Code change snippets
——————————
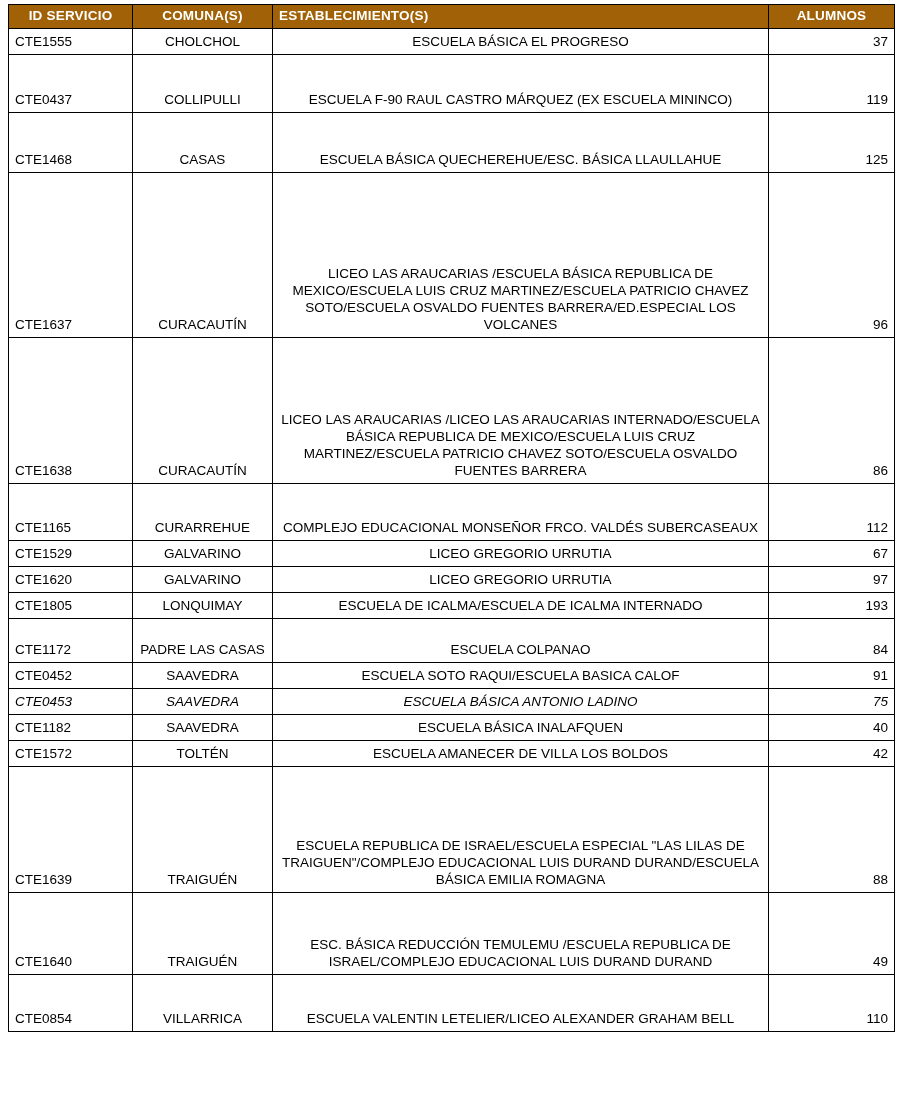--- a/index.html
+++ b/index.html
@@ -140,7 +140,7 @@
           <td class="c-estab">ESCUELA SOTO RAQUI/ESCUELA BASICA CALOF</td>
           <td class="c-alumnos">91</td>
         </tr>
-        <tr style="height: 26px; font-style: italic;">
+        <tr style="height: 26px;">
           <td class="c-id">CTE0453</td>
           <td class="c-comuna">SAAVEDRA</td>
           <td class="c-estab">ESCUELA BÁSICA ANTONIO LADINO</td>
——————————
▶ _Task objective_:
Reproduce the lines above letter for letter. The pictures stay behind.

▶ _Task answer_:
--- a/index.html
+++ b/index.html
@@ -140,7 +140,7 @@
           <td class="c-estab">ESCUELA SOTO RAQUI/ESCUELA BASICA CALOF</td>
           <td class="c-alumnos">91</td>
         </tr>
-        <tr style="height: 26px; font-style: italic;">
+        <tr style="height: 26px;">
           <td class="c-id">CTE0453</td>
           <td class="c-comuna">SAAVEDRA</td>
           <td class="c-estab">ESCUELA BÁSICA ANTONIO LADINO</td>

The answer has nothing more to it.